Desde el principio, el proyecto fue muy claro: centrarse casi exclusivamente en Pinot Noir. Incluso hoy en día, Goldeneye se considera uno de los viñedos de uva emblemáticos de California. Sus vinos provienen de un mosaico de viñedos corporativos repartidos en diferentes áreas del valle de Anderson, con muchos clones y portainjertos seleccionados para resaltar las diferencias en suelos y microclimas.

El estilo de los vinos es diferente de los Pinot Noir, más maduros y opulentos, producidos en otras regiones de California. Aquí buscamos elegancia, frescura, precisión aromática y una fuerte impronta territorial. Los vinos presentan en general frutos rojos, notas florales, finas especias y una estructura que además permite una buena evolución en el tiempo.

Además de Pinot Noir, Goldeneye también ha desarrollado en los últimos años una pequeña producción de vinos espumosos de método clásico, a base de Pinot Noir y Chardonnay, aprovechando las mismas condiciones climáticas frescas que han hecho famoso al valle.

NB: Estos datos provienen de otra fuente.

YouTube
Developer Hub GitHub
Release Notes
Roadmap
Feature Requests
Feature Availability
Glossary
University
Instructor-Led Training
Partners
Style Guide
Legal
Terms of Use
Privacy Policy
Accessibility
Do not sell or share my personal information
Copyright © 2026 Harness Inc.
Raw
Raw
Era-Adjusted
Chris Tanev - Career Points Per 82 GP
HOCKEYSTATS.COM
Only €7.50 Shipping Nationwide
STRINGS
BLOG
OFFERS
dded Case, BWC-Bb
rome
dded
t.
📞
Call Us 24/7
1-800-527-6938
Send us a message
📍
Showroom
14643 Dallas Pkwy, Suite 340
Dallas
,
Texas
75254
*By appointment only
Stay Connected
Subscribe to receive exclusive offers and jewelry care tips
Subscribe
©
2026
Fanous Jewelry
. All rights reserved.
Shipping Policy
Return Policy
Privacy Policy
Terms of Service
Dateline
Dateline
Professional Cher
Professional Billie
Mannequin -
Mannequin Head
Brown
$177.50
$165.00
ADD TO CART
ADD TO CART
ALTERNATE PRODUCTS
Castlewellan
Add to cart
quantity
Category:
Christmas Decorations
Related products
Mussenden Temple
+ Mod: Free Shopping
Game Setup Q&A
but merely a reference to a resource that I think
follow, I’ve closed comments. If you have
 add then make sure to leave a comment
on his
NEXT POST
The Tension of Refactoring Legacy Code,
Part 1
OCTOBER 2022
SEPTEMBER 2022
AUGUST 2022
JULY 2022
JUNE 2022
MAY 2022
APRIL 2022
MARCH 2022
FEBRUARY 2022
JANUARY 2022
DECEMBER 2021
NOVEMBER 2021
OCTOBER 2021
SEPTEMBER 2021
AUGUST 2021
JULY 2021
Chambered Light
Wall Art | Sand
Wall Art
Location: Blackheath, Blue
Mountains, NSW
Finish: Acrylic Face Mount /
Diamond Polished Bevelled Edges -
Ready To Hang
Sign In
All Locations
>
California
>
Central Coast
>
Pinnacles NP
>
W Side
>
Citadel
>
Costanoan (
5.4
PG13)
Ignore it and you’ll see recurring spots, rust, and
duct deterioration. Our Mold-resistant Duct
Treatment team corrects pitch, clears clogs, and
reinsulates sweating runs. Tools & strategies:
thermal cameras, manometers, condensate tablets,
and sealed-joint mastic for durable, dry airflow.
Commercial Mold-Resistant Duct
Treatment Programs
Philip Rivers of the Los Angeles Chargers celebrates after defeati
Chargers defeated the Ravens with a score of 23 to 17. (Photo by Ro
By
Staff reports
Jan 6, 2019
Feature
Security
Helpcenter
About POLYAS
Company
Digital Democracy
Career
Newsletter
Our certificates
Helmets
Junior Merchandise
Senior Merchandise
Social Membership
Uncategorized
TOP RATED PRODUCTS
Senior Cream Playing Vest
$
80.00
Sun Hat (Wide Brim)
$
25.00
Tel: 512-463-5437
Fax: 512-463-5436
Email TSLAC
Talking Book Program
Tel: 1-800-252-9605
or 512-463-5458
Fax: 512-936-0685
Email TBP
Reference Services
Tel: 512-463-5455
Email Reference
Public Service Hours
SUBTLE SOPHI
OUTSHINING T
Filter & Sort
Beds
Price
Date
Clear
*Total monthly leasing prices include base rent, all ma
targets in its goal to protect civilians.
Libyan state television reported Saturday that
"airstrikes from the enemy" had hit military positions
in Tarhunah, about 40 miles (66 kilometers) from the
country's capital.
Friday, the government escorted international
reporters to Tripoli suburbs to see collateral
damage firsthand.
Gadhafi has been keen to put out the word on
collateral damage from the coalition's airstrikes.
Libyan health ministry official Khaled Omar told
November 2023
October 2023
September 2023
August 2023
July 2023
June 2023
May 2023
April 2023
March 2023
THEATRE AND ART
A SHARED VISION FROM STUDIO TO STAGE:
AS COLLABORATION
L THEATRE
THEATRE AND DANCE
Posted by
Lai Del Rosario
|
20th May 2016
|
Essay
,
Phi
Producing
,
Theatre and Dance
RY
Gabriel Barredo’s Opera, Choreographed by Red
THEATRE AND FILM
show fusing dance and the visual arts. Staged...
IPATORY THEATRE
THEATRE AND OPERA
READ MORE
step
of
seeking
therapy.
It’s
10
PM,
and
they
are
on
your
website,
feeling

Desde una perspectiva histórica, el peso de Goldeneye supera la calidad de los vinos. Muchos observadores atribuyen a la bodega un papel clave en el desarrollo de la imagen internacional del Valle Anderson. Gracias al poder comercial del grupo Duckhorn, Goldeneye fue una de las primeras marcas de la región en lograr distribución nacional en los Estados Unidos, contribuyendo así a dar a conocer una región hasta los años 1990 prácticamente desconocida para el gran público.

Mendocino se centra menos en el enoturismo que sus hermanas Sonoma y Napa, pero tiene el encanto de un destino rural, ligado al paisaje y la sencillez. A diferencia de Napa, no hay complejos turísticos ni hoteles de lujo, sino pequeñas posadas históricas, bed and breakfast, albergues inmersos en bosques, granjas y ranchos. El símbolo de la hospitalidad mendocina es el lírico Noyo Harbor Inn en Fort Bragg, con su encanto suspendido en el tiempo. En Mendocino, puede visitar granjas (como Pennyroyal Farm en Boonville), puede hacer un viaje en el vagón de clase presidencial del histórico tren Skunk que sale de Fort Bragg, puede visitar el Jardín Botánico de la Costa de Mendocino en Fort Bragg y puede pasear por el Refugio de Vida Silvestre Estatal Jug Handle.

La gastronomía local también se está desarrollando.

Harbor House Inn, con vista al océano en Ilk, es hoy una de las principales atracciones culinarias con sus dos estrellas Michelin, pero por todas partes se pueden encontrar restaurantes de mariscos, bares de ostras, bistrós rurales y productores artesanales de cervezas, sidras y licores. Probé The Inn at Newport Beach en Fort Bragg con su oferta contemporánea y el encantador Café Beaujolais en Mendocino, con el chef Julián López que ofrece cocina de inspiración francesa.